Possible Problems You Might Run Into and How to Troubleshoot Them
- You should make sure that the file name of both the image and annotations are the same but their extension should be (.jpg, .jpeg,.png) in case of images and .txt in case of annotations.
- If in case you lost a file, be it image or annotation, you are in big trouble. One thing you can do is delete the corresponding img file if the annotation is missing or vice versa. But since we have a large number of files, it sometimes becomes difficult to place exactly which file is missing in case the naming convention is random.
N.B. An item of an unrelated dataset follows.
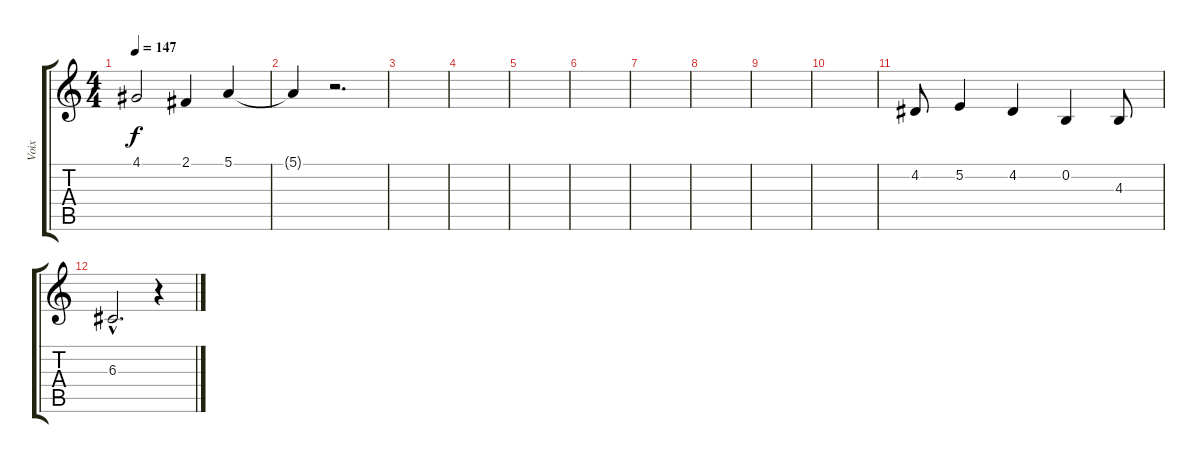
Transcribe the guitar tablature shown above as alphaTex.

To fix this I wrote a python script:
import os
import pandas as pd
# set the path to the folder containing the files
folder_path = 'path/to/folder/'
# get a list of file names in the folder
file_names = os.listdir(folder_path)
# remove the extensions from the file names
file_names_no_ext = [os.path.splitext(f)[0] for f in file_names]
# create a pandas DataFrame with the file names
df1 = pd.DataFrame({'File Name': file_names_no_ext})
missing_file_name = df1[~df1['File Name'].isin(df2['File Name'])]['File Name'].values[0]
# print the missing file name
print(f"The missing file name is {missing_file_name}.")
The above code snippet will help find out the name of the missing file and we can manually delete it.
- Make sure that the folder structure is exactly correct like I have shown above, otherwise you will run into asyncio errors.
- In case of class imbalance, you can solve the problem by data augmentation, sampling techniques, or assigning weights to the less represented classes.
Other alternatives for deployment
You can also try flask, streamlit, etc to deploy your model.
In case you are using streamlit, you can use the following code snippet:
import streamlit as st
import torch
from PIL import Image, ImageDraw
from ultralytics import YOLO
# Load YOLOv8 model
model = attempt_load('path/to/model.pt', map_location=torch.device('cpu'))
# Load input image
image = Image.open('path/to/image.jpg').convert('RGB')
# Resize image
image_size = 640
image = letterbox(image, new_shape=image_size)[0]
# Convert image to tensor
image = torch.Tensor(image).unsqueeze(0)
# Perform inference
output = model(image)[0]
# Perform non-maximum suppression to remove overlapping detections
output = non_max_suppression(output, conf_thres=0.5, iou_thres=0.5)
# Draw bounding boxes on the input image
draw = ImageDraw.Draw(image)
for detection in output[0]:
x1, y1, x2, y2, conf, cls = detection.cpu().numpy()
draw.rectangle([(x1, y1), (x2, y2)], outline=(255, 0, 0), width=3)
draw.text((x1, y1 - 20), f'{int(conf*100)}% {cls}', fill=(255, 0, 0))
# Display input and output images
st.image([image, output_image], width=300)
You can run the above code using "streamlit run deployment.py" and it will direct you to a sleek UI where you can upload the image and view the results.
Outro
I hope I have covered all the aspects of the latest YOLO model and it can be used by anyone out there who is trying to train it on a custom dataset and deploy it to production. You can also opt to use Gradient by Paperspace for training. Let me know in the comments how else the whole process can be improved. Till then, happy reading!